Yıllar sonra köyüme gittim. Çok değişmiş. Bir zamanlar dedemin ve babamın oturduğu, büyük ağabeyimin dünyaya gözlerini açtığı toprak ev yok artık. Yerinde kocaman bir traktör garajı var. 15-20 haneli köyde traktör sayısı dokuza çıkmış. Bir-iki traktör bütün tarlaların hakkından gelebilirdi, fakat insan ihtirası böyle rasyonel değerlendirmelerin önüne geçiyor. “Elde avuçta ne varsa traktöre yatırdılar” diyor Durmuş amcamın hanımı. Sonrası, köy yerine hiç yakışmayan bir gürültü ve borç, borç, borç.
Cinliören Muhtarı Zahid Albayrak konuşuyor: “Modernleşeceğiz derken belimiz büküldü. Traktöre mazot, mazota para yetiştiremiyoruz. Borçlanarak alıyoruz mazotu. Gübreyi, ilacı, hayvan yemini de öyle. Buğday, et ve süt fiyatları yerinde saydığı için, borçlarımızı ödemekte zorlanıyoruz tabii.”
Eski muhtarın oğlu Özdemir ilave ediyor: “Traktör yedek parçalarına da güç yetmiyor.”
Böyle giderse, traktörleri satıp at ve öküze dönebileceklerini söylüyorlar. “Belki de doğrusu bu.” diyor muhtar. “Traktörümüz yokken, ilaç ve gübre yokken, şimdiki kadar çok buğday ekemiyorduk, satacak buğdayımız azdı, fakat hiç borcumuz yoktu.”
Hayvancılıkta da aynı hikâye: “Borçlanarak aldığımız Holstein inekleri gerçekten iyi süt veriyorsa da, satışlardan elde ettiğimiz gelir masraflarımızı karşılamıyor. Yem çok pahalı.”
*
Modern dünyanın sunduğu ‘imkânlar’ çoğaldıkça, köylünün eli-kolu bağlanıyor. Ve ihtiras tramvayı tevekkülün, huzurun, neşenin canına okuyor.

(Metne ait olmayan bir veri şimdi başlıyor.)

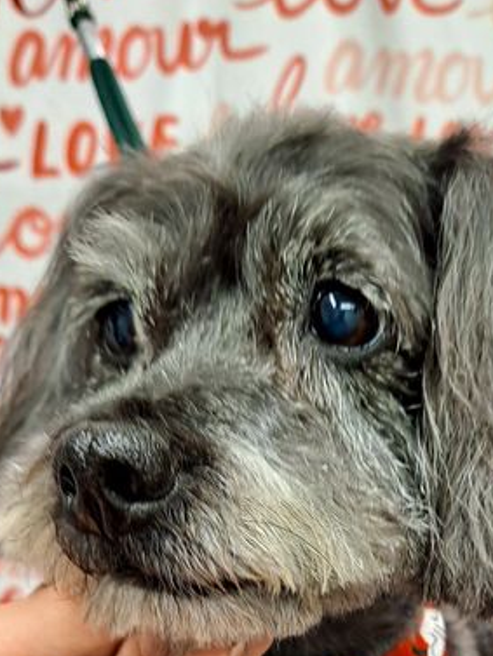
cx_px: 287
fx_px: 1006
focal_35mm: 53
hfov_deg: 27.5
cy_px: 595
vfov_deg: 34.1
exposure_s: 1/60
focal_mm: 4.6
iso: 100
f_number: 2
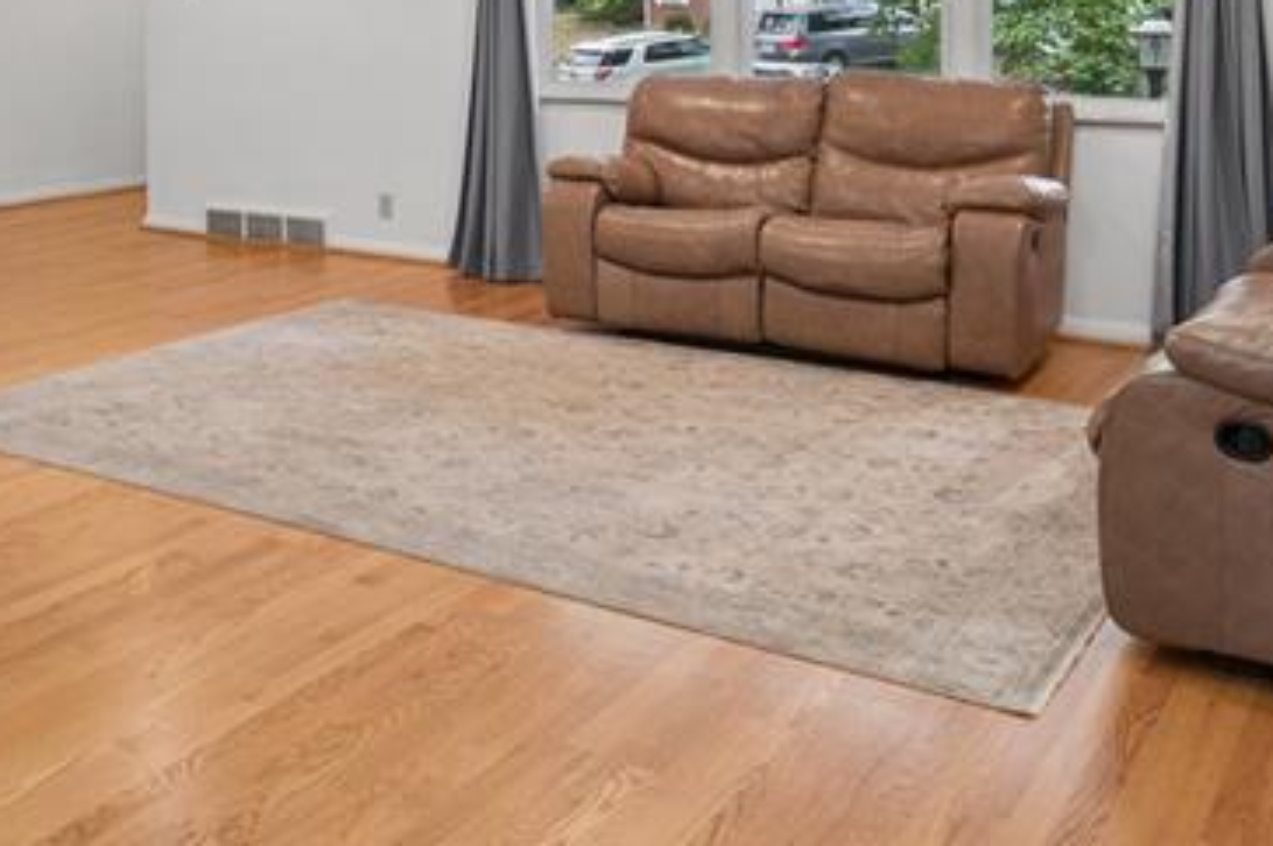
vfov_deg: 28.1
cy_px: 24
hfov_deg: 40.4
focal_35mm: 45
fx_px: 1600
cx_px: 150
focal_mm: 16.1
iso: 200
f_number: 13
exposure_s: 1/2.5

“Eskiden az şeyle mutlu olurduk. Bir gün babam eve bir radyo getirmişti. Ne kadar sevindiğimi, o radyoyu dinlerken ne kadar haz duyduğumu anlatamam. Yeni bir elbise alındığı zaman da mutluluktan uçardım. Şimdi üzerime on kat elbise alsalar, o mutluluğu, o hazzı duyamam. Araba aldım, traktör aldım, hiçbiri haz vermedi. Uçak alsam, o da haz vermez. Bir de şu var: Tarlayı öküz sabanıyla sürdüğümüz zamanlarda düğüne-derneğe gidebiliyordum. Fazla yorgunluk hissetmiyordum. Şimdi akşama kadar traktörün üstünde oturduğum halde öyle yoruluyorum ki, eve gelir gelmez uzanıp yatıyorum. Diyebilirsiniz ki, ‘O zaman gençtin, şimdi yaşlandın, güçten düştün.’ Hayır. Gençler de aynı durumda. Ben bu yorgunluğu ekonomik strese bağlıyorum.”
Muhtarın bu sözleri, bana Knut Hamsun’un 1899 yılında Amerikan çiftçileriyle Türk çiftçileri arasında yaptığı kıyası hatırlattı. İşlerini kolaylaştırmak ve çalışma süresini kısaltmak için traktör kullanmaya başlayan Amerikan çiftçileri yine de gün boyu ölesiye çalışıyor, başlarını kaşımaya bile vakit bulamıyor, öğle ve akşam saatlerinde yemek niyetine koca koca et parçalarını alelacele midelerine yuvarlıyor ve ertesi gün için gerekli olan enerjiyi toplamak için erkenden yatıp uyuyorlardı. Türk çiftçileri ise, traktör gibi bir ‘kolaylığa’ sahip olmadıkları ve ‘ilkel’ usullerle çalıştıkları halde, günde beş kere Kâbe’ye yönelip huzurla namaz kılabiliyor, ayrıca keyifli çay sefaları düzenlemeye de vakit bulabiliyorlardı. Teknolojinin insanlara mutluluk getirdiği iddiasını sorgulayan Hamsun’a göre, ‘gariban’ ve ‘ilkel’ Türk çiftçisi, zengin ve modern Amerikan çiftçisinden çok daha mutluydu.
*
Sevgili Cinliörenlilere çağrımdır: Traktörleri, suni gübreleri, toprağın canına okuyan ilaçları ve sütü bozan o ne idüğü belirsiz hayvan yemlerini ateşe verip, ‘çağın gerisine’ dönelim. Orada keyfimiz yerindeydi.